Video Credit: The Street - Duration: 01:33s - Published
S&P 500 Q3 Earnings Look Bleak -- But Wait a Second

S&P 500 Q3 Earnings Look Bleak -- But Wait a Second

With the first leg of third-quarter earnings in the books, investors may be getting skittish about the outlook.

But a second glance shows the picture may actually be positive for the S&P 500, UBS Global Wealth Management Chief Investment Officer Mark Haefele said in a note.

Q3 earnings for the index are expected to contract 4.6%, but that contraction is far from widespread.

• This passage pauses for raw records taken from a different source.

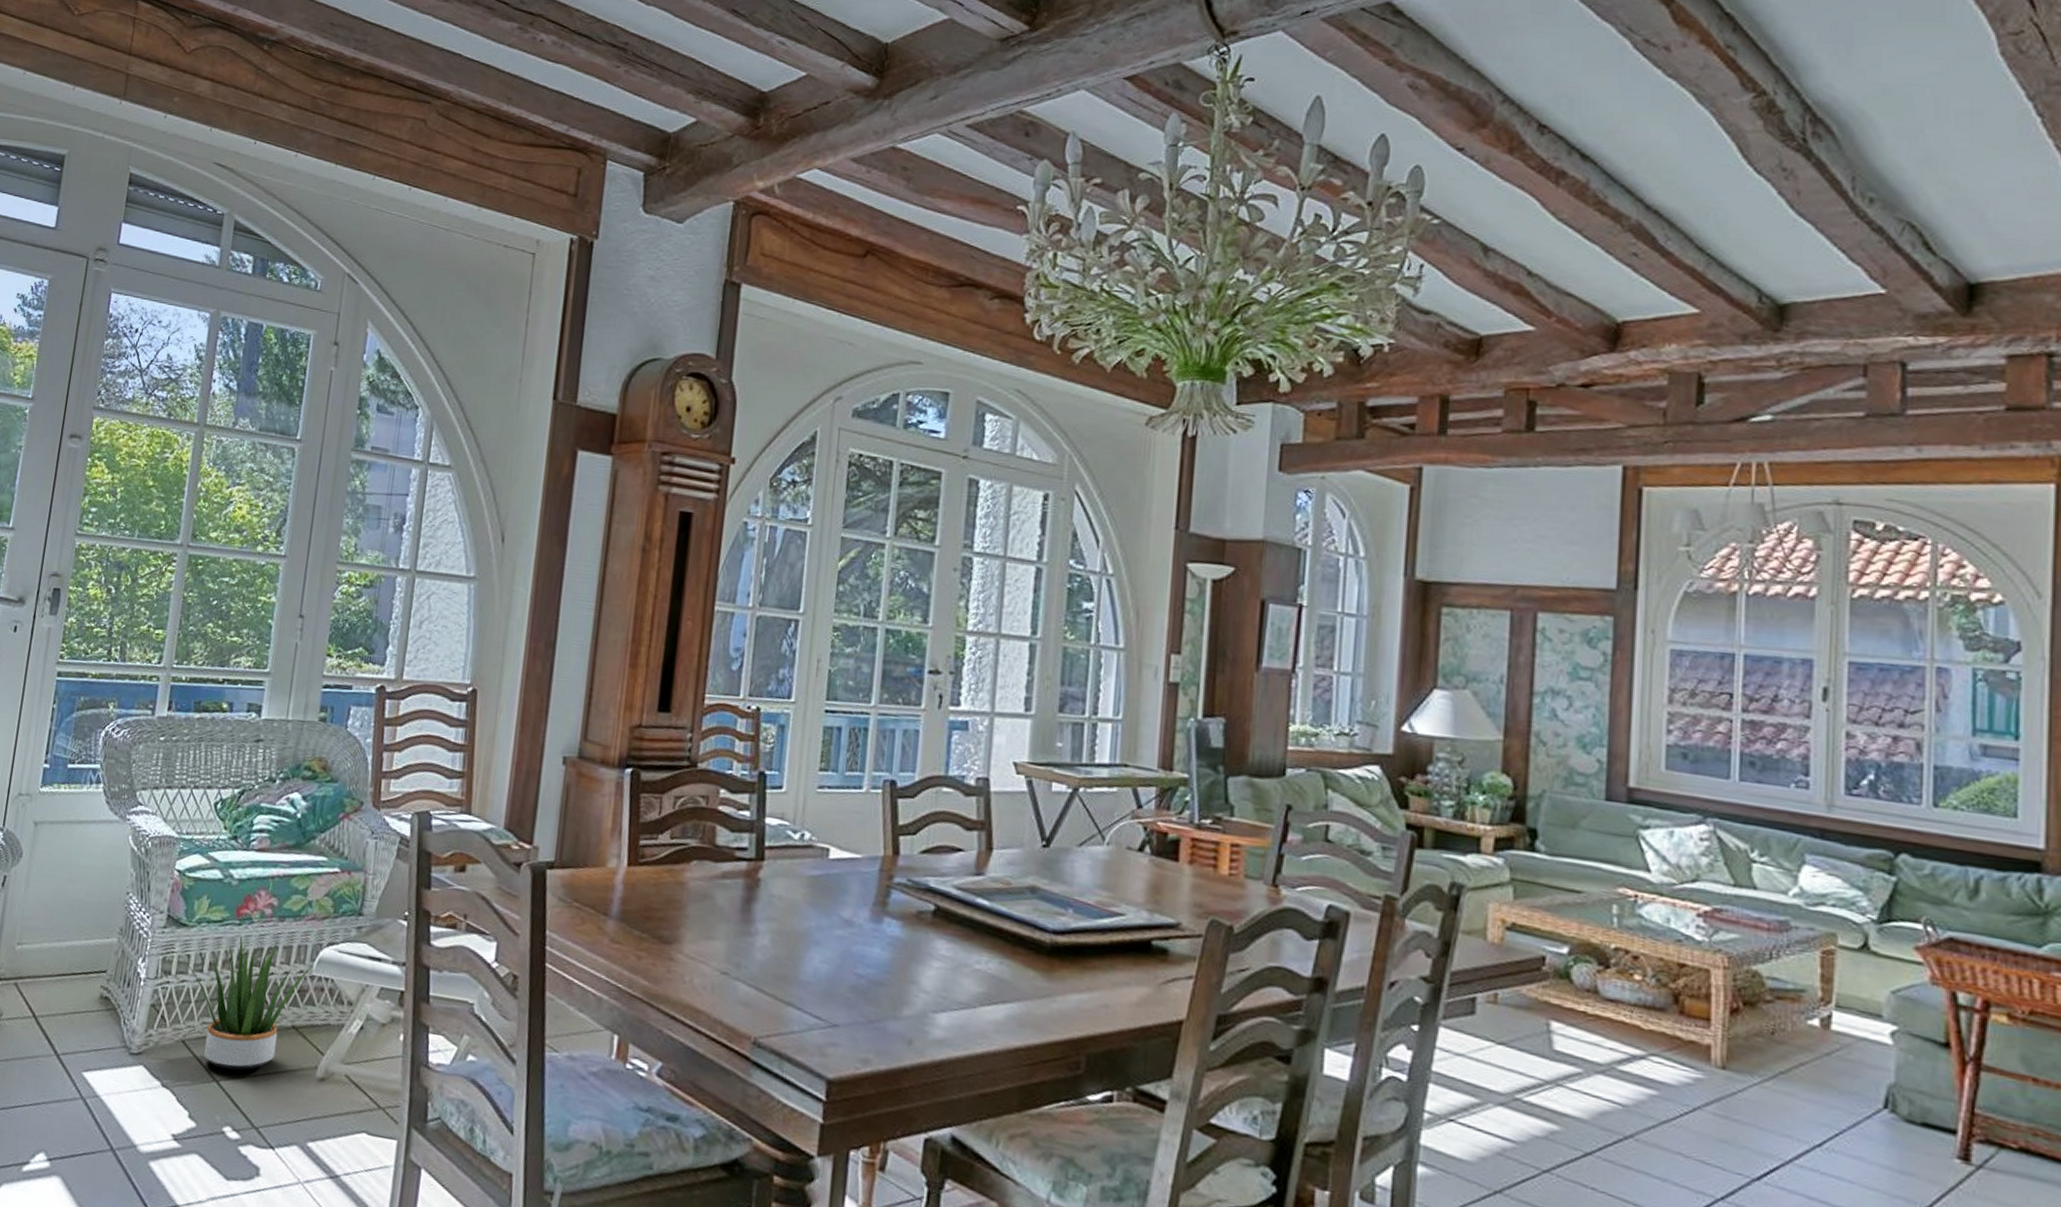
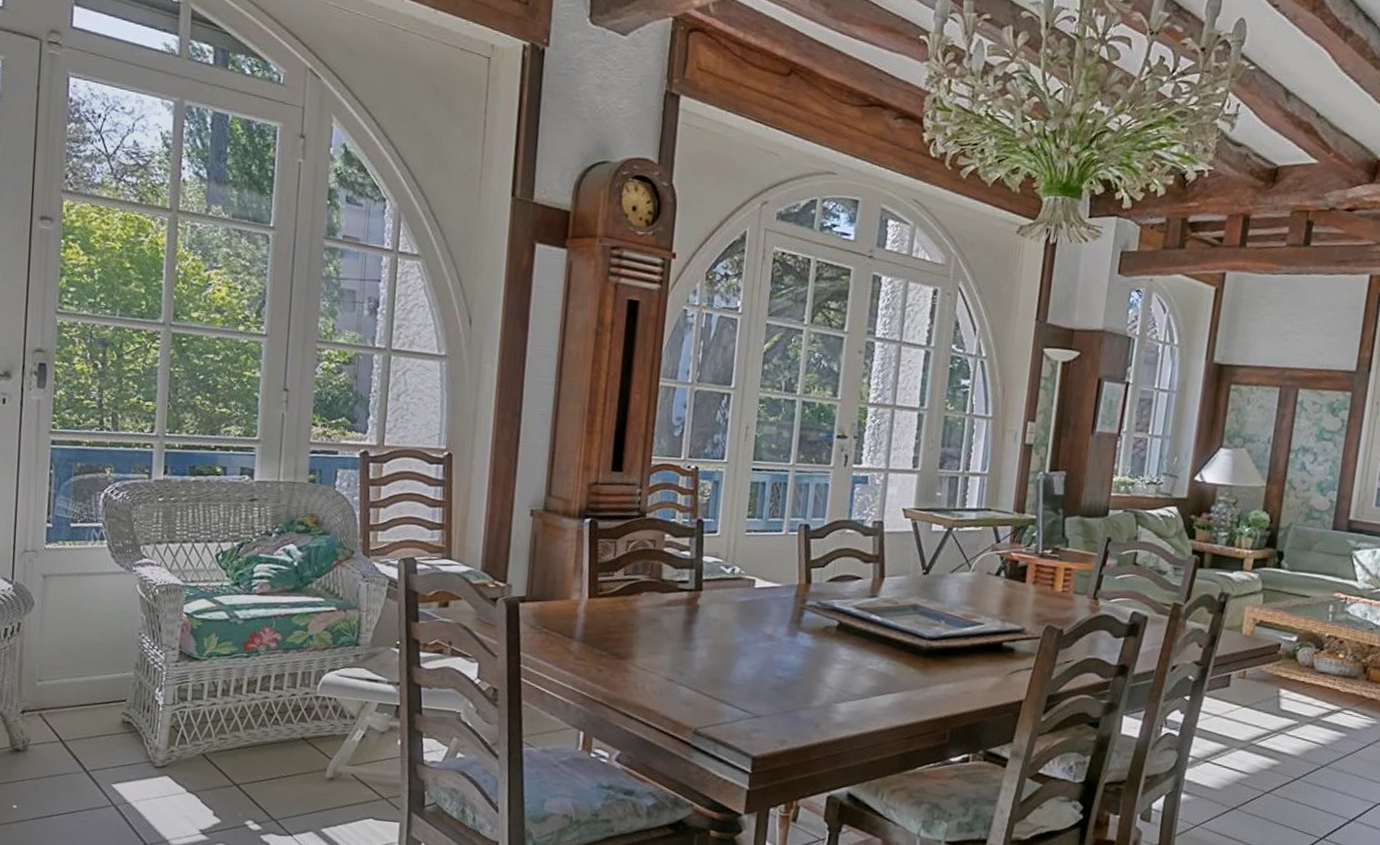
potted plant: present [184,937,315,1071] -> none [198,667,319,776]

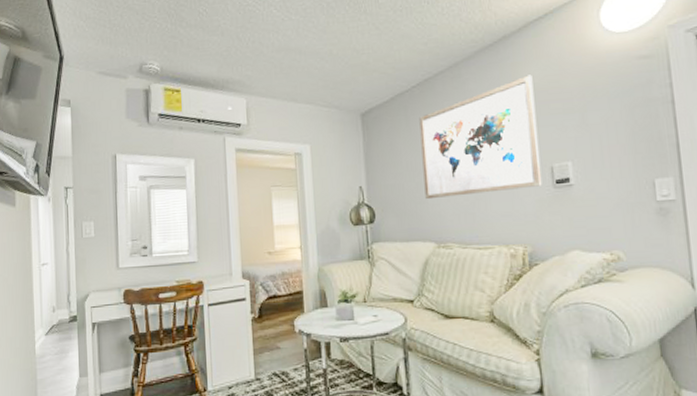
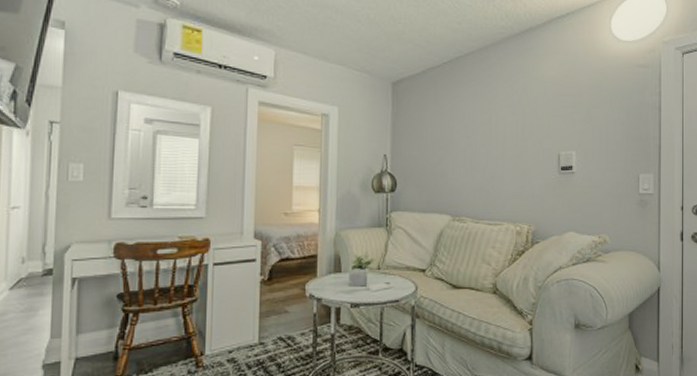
wall art: present [419,75,542,200] -> none [446,67,551,174]

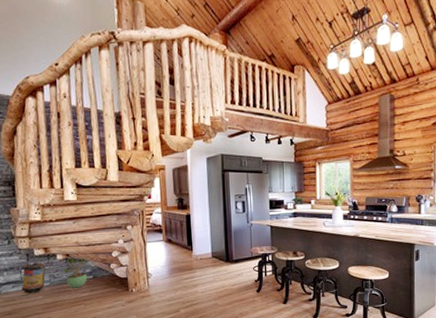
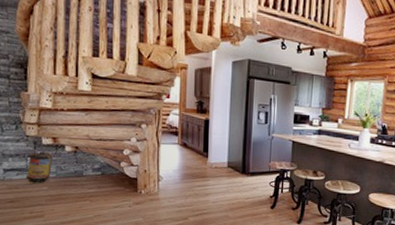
potted plant: present [64,256,90,288] -> none [72,149,99,183]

"Weakness is concentrated in the energy, materials, and technology sectors, as well as select megacap stocks," Haefele pointed out.

"The median S&P 500 company should grow earnings 4-5%." Specifically, energy companies in the index are expected to see earnings contract 35% for the quarter, FactSet consensus estimates show.

Oil stocks have underperformed the S&P 500, as the outlook on oil prices isn't exactly rosy.

Chevron is up 4.5% for the year.

BP is down 3.4%.

Exxon Mobil is down 1.8% for the year.

Materials companies are expected to see an earnings decline of 9.3%.

Steel prices, which popped when President Donald Trump instituted tariffs in March 2018, began to slump.

Since July 2018, the price of hot rolled coil has fallen 45%.

Tariffs, while initially inflationary, are ultimately disinflationary, as companies are forced to raise prices ahead of demand for goods.

U.S. Steel has seen its shares fall 42% this year, while Nucor is down 1%.

And in light of the earnings outlook, fundamentals don't look to be inflecting positively any time soon.

Tech broadly is expected to see an earnings decline of 10.2% in the quarter.

Haefele on the other hand called out consumer staples, consumer discretionaries and utilities as three sectors that could shine.

Staples are expected to see earnings contract just 1.8%.

Moreover, utilities are expected to see earnings grow 4.2%.

But money has flown aggressively into staples and utilities.

Stocks this year have seen a heavy does of risk-on sentiment, and staples and utilities, typically defensive sectors, have been a large part of the rally.

Now, some consumer-staple stocks are not exactly cheap.

The Invesco Consumer S&P Staples ETF is up 21% on the year, outpacing the S&P 500's 19% gain.

Procter & Gamble , one of the premier U.S. staples, trades at 22 times next year's earnings.

And utilities may not be extremely cheap either.

The Invesco S&P Utilities ETF is up 22% on the year.

Con Edison trades at 20 times forward earnings.